Подлинные имена бесконечно малых величин - страница 18



Он потупил взгляд, но – нет, не заплакал. Поднял голову – спокойствие никуда не исчезло, вот только в холод Анну теперь не бросало. Ее сердце разрывалось от его слов.

– Господи, солнце мое! – слезы душили ее. – Я обязательно добьюсь, чтобы нам разрешили встретиться. Я в министерство напишу, в парламент, куда угодно, черт с ними со всеми!

– Аня! Перестань, пожалуйста! Со мной все кончено, это вопрос решенный. Не перебивай, – поднял он ладонь. – Идеальный вариант для меня – это выйти через семь лет живым и не калекой. И чтобы не припаяли еще срок. Захотят – найдут за что.

– Господи, Витя!

– Не обо мне сейчас. Я виноват, и я хочу искупить свою вину. Лично.

– Витя, – она уже плакала, не стесняясь, – ты хочешь меня обидеть?

– Я хочу, – не отступал он, – чтобы ты начала новую жизнь. Как бы со мной, но на самом деле без меня. Тем более, что так оно теперь и будет.

– Витя, я напишу…

– Послушай, мы – никто, неужели ты этого не понимаешь? Я никто, а вместе со мной и ты никто. Я не прошу верности до гроба, но и на разводе не настаиваю. Но ты не должна страдать. Не должна губить себя только из-за того, что закапывают меня. Стань кем-то, я тебя очень прошу.
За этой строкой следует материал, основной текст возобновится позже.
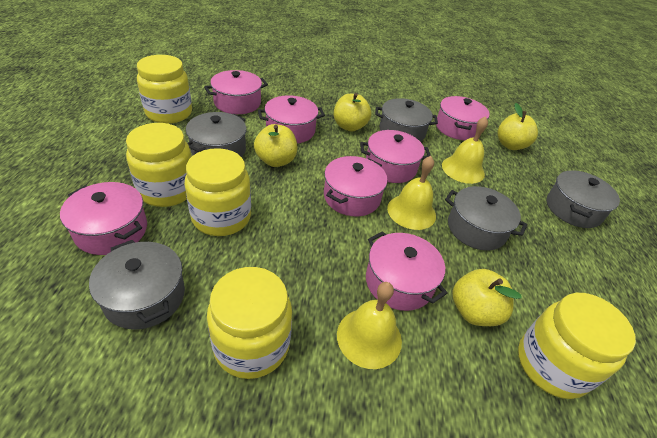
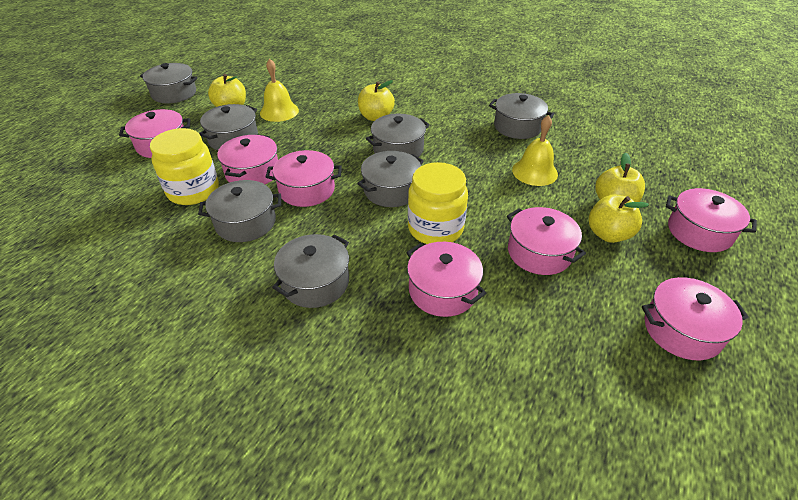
grey pot: 5 -> 7
yellow bell: 3 -> 2
yellow jar: 5 -> 2

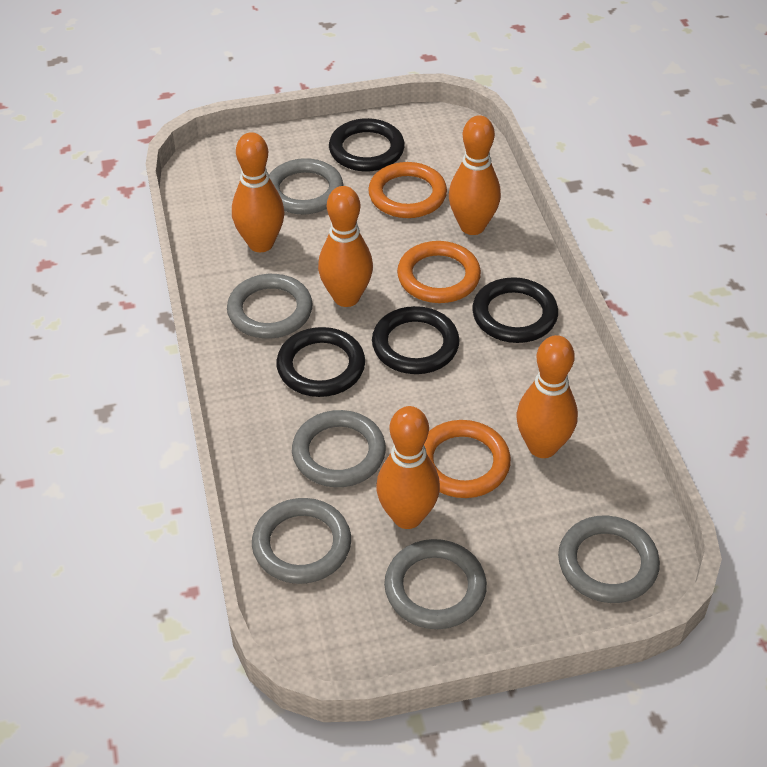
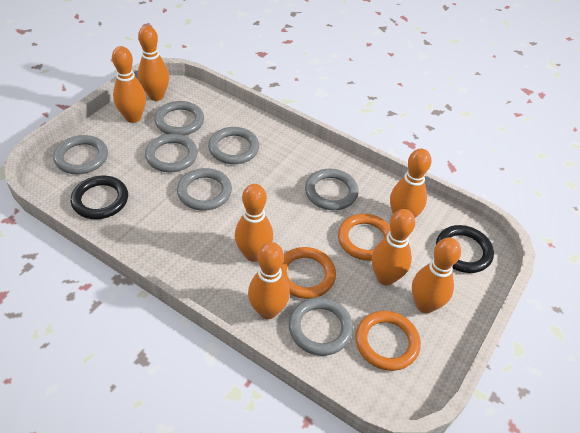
black ring: 4 -> 2
grey ring: 6 -> 7
orange bowling pin: 5 -> 7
Анна смотрела на него сквозь слезы, закрыв нос и рот скрещенными ладонями.

– Я хочу, – сказал он, – чтобы ты жила так, как у нас было раньше. Чтобы ни в чем себе не отказывала и, главное, ни в ком. Я не буду возражать, – повысил он голос, заметив, что Анна пытается что-то сказать. – Более того, я настаиваю. Слышишь, настаиваю. Я хочу знать все. Кто твои мужчины. Нежны ли они с тобой или грубы, и что тебе больше нравиться. Какие позы и с кем ты предпочитаешь. Хороши ли они в оральных ласках и как тебе их члены на вкус. Каждый раз – новый отчет. Я настаиваю, слышишь?

Его голос звучал откуда-то со стороны. Или это она, Анна, была не здесь, не упиралась локтями в этот липнущий потертый стол, не царапала взгляд о решетку, за которой сидел он.

Безумный человек с чужим и тяжелым взглядом.

5. Нику

На проститутку Анжела не тянула. Нику вспоминал общаковых шлюх, неторопливых и надменных – последнее особенно ощущалось, когда дела Нику покатились под гору. Что бы ни происходило, им не изменяло одно – внутреннее ощущение, что продавая свое тело, они делают большое одолжение. Нику чувствовал их превосходство и иногда пользовался им для оправдания того, почему к сорока годам у него так и не вышло ничего путного с женщинами.

Шлюхи привыкли, что с ними все проходило быстро и не считали, что обязаны ему чем-то большим, чем удовлетворением нехитрых капризов в отношении его видов на семяизвержение. С этим проблем никогда не возникало: девушки охотно закрывали глаза, приподнимали груди, вытягивали языки и, кажется, даже находили удовольствие в том, что с Нику можно заработать быстрее, чем с остальными парнями. Выбирать ему не приходилось: выбор шлюх в общаке был далек от султанского гарема, но шлюхи были своими, проверенными – временем и докторами. К тому же в общаке действовало неписанное правило, которого воры старались придерживаться хотя бы из инстинкта самосохранения. Не рекомендовалось гулять на стороне, вне семьи и общаковых девушек. Последствия принесенных в общак инфекций могли быть самыми жесткими, вплоть до запрета на профессию, как однажды случилось с домушником Козырем, полгода сводившего концы с концами. Парню просто отпилили бы голову, вздумай он обчистить квартиру в период действия санкций.